Start of MATERIAL PROVIDED

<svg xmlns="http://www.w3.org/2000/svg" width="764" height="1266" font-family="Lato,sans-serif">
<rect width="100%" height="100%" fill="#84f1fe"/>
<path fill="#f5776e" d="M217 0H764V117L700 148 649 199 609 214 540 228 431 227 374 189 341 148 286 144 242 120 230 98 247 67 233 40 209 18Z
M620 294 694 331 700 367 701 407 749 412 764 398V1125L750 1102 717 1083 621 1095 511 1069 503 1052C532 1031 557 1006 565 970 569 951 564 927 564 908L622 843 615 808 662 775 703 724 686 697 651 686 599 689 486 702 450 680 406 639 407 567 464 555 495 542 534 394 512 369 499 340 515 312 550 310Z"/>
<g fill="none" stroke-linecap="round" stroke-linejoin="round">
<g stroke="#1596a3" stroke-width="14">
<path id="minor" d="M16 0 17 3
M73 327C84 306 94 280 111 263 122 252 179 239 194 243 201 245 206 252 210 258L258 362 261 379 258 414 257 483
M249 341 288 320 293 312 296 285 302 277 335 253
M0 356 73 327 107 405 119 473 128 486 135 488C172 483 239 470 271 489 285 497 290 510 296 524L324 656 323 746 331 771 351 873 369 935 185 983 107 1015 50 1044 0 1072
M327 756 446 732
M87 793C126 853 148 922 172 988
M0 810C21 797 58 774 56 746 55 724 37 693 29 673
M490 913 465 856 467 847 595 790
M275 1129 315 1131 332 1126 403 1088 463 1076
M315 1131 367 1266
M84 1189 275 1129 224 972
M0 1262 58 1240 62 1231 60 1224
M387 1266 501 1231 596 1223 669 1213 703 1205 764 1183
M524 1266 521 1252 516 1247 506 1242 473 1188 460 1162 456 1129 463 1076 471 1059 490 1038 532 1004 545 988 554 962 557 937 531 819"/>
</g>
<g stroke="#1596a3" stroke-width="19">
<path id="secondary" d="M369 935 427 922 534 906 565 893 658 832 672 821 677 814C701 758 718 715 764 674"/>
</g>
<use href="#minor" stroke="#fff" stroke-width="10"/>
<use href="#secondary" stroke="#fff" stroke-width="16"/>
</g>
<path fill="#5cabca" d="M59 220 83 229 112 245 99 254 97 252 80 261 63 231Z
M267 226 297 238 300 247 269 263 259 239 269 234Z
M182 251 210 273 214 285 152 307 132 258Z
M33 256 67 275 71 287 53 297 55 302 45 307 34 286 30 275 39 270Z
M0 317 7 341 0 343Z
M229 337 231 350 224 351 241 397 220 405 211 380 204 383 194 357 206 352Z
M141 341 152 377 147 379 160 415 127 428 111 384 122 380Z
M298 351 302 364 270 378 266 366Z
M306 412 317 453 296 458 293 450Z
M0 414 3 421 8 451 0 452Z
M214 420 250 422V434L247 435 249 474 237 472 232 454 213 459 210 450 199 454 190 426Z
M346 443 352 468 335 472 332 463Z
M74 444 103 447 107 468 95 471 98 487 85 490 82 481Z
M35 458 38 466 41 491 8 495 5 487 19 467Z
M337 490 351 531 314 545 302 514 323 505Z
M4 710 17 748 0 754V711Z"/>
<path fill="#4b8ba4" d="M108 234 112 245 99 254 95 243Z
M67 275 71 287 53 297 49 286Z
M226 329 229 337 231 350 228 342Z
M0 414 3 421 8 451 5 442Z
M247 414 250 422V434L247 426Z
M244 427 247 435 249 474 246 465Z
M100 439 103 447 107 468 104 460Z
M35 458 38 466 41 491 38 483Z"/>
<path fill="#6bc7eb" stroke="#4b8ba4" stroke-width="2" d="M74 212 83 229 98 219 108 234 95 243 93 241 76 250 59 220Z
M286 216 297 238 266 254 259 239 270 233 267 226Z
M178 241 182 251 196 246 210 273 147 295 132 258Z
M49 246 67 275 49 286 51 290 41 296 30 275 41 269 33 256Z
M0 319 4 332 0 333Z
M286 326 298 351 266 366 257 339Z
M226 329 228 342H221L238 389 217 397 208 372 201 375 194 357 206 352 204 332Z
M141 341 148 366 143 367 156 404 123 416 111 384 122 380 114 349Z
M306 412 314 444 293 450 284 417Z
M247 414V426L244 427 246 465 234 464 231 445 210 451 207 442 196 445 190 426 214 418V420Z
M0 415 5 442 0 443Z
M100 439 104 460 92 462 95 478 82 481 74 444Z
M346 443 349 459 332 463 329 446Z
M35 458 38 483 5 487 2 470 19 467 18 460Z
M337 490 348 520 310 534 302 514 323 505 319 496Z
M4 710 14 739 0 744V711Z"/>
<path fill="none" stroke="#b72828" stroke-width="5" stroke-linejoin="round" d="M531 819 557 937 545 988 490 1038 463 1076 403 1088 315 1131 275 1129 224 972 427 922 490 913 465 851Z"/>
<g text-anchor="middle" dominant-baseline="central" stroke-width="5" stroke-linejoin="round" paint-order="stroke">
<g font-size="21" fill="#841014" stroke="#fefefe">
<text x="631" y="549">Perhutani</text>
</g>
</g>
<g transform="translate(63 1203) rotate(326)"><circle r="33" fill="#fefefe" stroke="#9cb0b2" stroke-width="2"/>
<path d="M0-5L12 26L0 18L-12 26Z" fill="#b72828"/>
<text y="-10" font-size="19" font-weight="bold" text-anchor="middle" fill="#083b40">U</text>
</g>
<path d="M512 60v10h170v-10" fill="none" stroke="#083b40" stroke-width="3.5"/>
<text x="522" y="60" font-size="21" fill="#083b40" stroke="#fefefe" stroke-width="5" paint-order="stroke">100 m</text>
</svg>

End of MATERIAL PROVIDED

Repeat the records above exactly, from the first line to the last.

> [THE COMPLETED TASK]:
<svg xmlns="http://www.w3.org/2000/svg" width="764" height="1266" font-family="Lato,sans-serif">
<rect width="100%" height="100%" fill="#84f1fe"/>
<path fill="#f5776e" d="M217 0H764V117L700 148 649 199 609 214 540 228 431 227 374 189 341 148 286 144 242 120 230 98 247 67 233 40 209 18Z
M620 294 694 331 700 367 701 407 749 412 764 398V1125L750 1102 717 1083 621 1095 511 1069 503 1052C532 1031 557 1006 565 970 569 951 564 927 564 908L622 843 615 808 662 775 703 724 686 697 651 686 599 689 486 702 450 680 406 639 407 567 464 555 495 542 534 394 512 369 499 340 515 312 550 310Z"/>
<g fill="none" stroke-linecap="round" stroke-linejoin="round">
<g stroke="#1596a3" stroke-width="14">
<path id="minor" d="M16 0 17 3
M73 327C84 306 94 280 111 263 122 252 179 239 194 243 201 245 206 252 210 258L258 362 261 379 258 414 257 483
M249 341 288 320 293 312 296 285 302 277 335 253
M0 356 73 327 107 405 119 473 128 486 135 488C172 483 239 470 271 489 285 497 290 510 296 524L324 656 323 746 331 771 351 873 369 935 185 983 107 1015 50 1044 0 1072
M327 756 446 732
M87 793C126 853 148 922 172 988
M0 810C21 797 58 774 56 746 55 724 37 693 29 673
M490 913 465 856 467 847 595 790
M275 1129 315 1131 332 1126 403 1088 463 1076
M315 1131 367 1266
M84 1189 275 1129 224 972
M0 1262 58 1240 62 1231 60 1224
M387 1266 501 1231 596 1223 669 1213 703 1205 764 1183
M524 1266 521 1252 516 1247 506 1242 473 1188 460 1162 456 1129 463 1076 471 1059 490 1038 532 1004 545 988 554 962 557 937 531 819"/>
</g>
<g stroke="#1596a3" stroke-width="19">
<path id="secondary" d="M369 935 427 922 534 906 565 893 658 832 672 821 677 814C701 758 718 715 764 674"/>
</g>
<use href="#minor" stroke="#fff" stroke-width="10"/>
<use href="#secondary" stroke="#fff" stroke-width="16"/>
</g>
<path fill="#5cabca" d="M59 220 83 229 112 245 99 254 97 252 80 261 63 231Z
M267 226 297 238 300 247 269 263 259 239 269 234Z
M182 251 210 273 214 285 152 307 132 258Z
M33 256 67 275 71 287 53 297 55 302 45 307 34 286 30 275 39 270Z
M0 317 7 341 0 343Z
M229 337 231 350 224 351 241 397 220 405 211 380 204 383 194 357 206 352Z
M141 341 152 377 147 379 160 415 127 428 111 384 122 380Z
M298 351 302 364 270 378 266 366Z
M306 412 317 453 296 458 293 450Z
M0 414 3 421 8 451 0 452Z
M214 420 250 422V434L247 435 249 474 237 472 232 454 213 459 210 450 199 454 190 426Z
M346 443 352 468 335 472 332 463Z
M74 444 103 447 107 468 95 471 98 487 85 490 82 481Z
M35 458 38 466 41 491 8 495 5 487 19 467Z
M337 490 351 531 314 545 302 514 323 505Z
M4 710 17 748 0 754V711Z"/>
<path fill="#4b8ba4" d="M108 234 112 245 99 254 95 243Z
M67 275 71 287 53 297 49 286Z
M226 329 229 337 231 350 228 342Z
M0 414 3 421 8 451 5 442Z
M247 414 250 422V434L247 426Z
M244 427 247 435 249 474 246 465Z
M100 439 103 447 107 468 104 460Z
M35 458 38 466 41 491 38 483Z"/>
<path fill="#6bc7eb" stroke="#4b8ba4" stroke-width="2" d="M74 212 83 229 98 219 108 234 95 243 93 241 76 250 59 220Z
M286 216 297 238 266 254 259 239 270 233 267 226Z
M178 241 182 251 196 246 210 273 147 295 132 258Z
M49 246 67 275 49 286 51 290 41 296 30 275 41 269 33 256Z
M0 319 4 332 0 333Z
M286 326 298 351 266 366 257 339Z
M226 329 228 342H221L238 389 217 397 208 372 201 375 194 357 206 352 204 332Z
M141 341 148 366 143 367 156 404 123 416 111 384 122 380 114 349Z
M306 412 314 444 293 450 284 417Z
M247 414V426L244 427 246 465 234 464 231 445 210 451 207 442 196 445 190 426 214 418V420Z
M0 415 5 442 0 443Z
M100 439 104 460 92 462 95 478 82 481 74 444Z
M346 443 349 459 332 463 329 446Z
M35 458 38 483 5 487 2 470 19 467 18 460Z
M337 490 348 520 310 534 302 514 323 505 319 496Z
M4 710 14 739 0 744V711Z"/>
<path fill="none" stroke="#b72828" stroke-width="5" stroke-linejoin="round" d="M531 819 557 937 545 988 490 1038 463 1076 403 1088 315 1131 275 1129 224 972 427 922 490 913 465 851Z"/>
<g text-anchor="middle" dominant-baseline="central" stroke-width="5" stroke-linejoin="round" paint-order="stroke">
<g font-size="21" fill="#841014" stroke="#fefefe">
<text x="631" y="549">Perhutani</text>
</g>
</g>
<g transform="translate(63 1203) rotate(326)"><circle r="33" fill="#fefefe" stroke="#9cb0b2" stroke-width="2"/>
<path d="M0-5L12 26L0 18L-12 26Z" fill="#b72828"/>
<text y="-10" font-size="19" font-weight="bold" text-anchor="middle" fill="#083b40">U</text>
</g>
<path d="M512 60v10h170v-10" fill="none" stroke="#083b40" stroke-width="3.5"/>
<text x="522" y="60" font-size="21" fill="#083b40" stroke="#fefefe" stroke-width="5" paint-order="stroke">100 m</text>
</svg>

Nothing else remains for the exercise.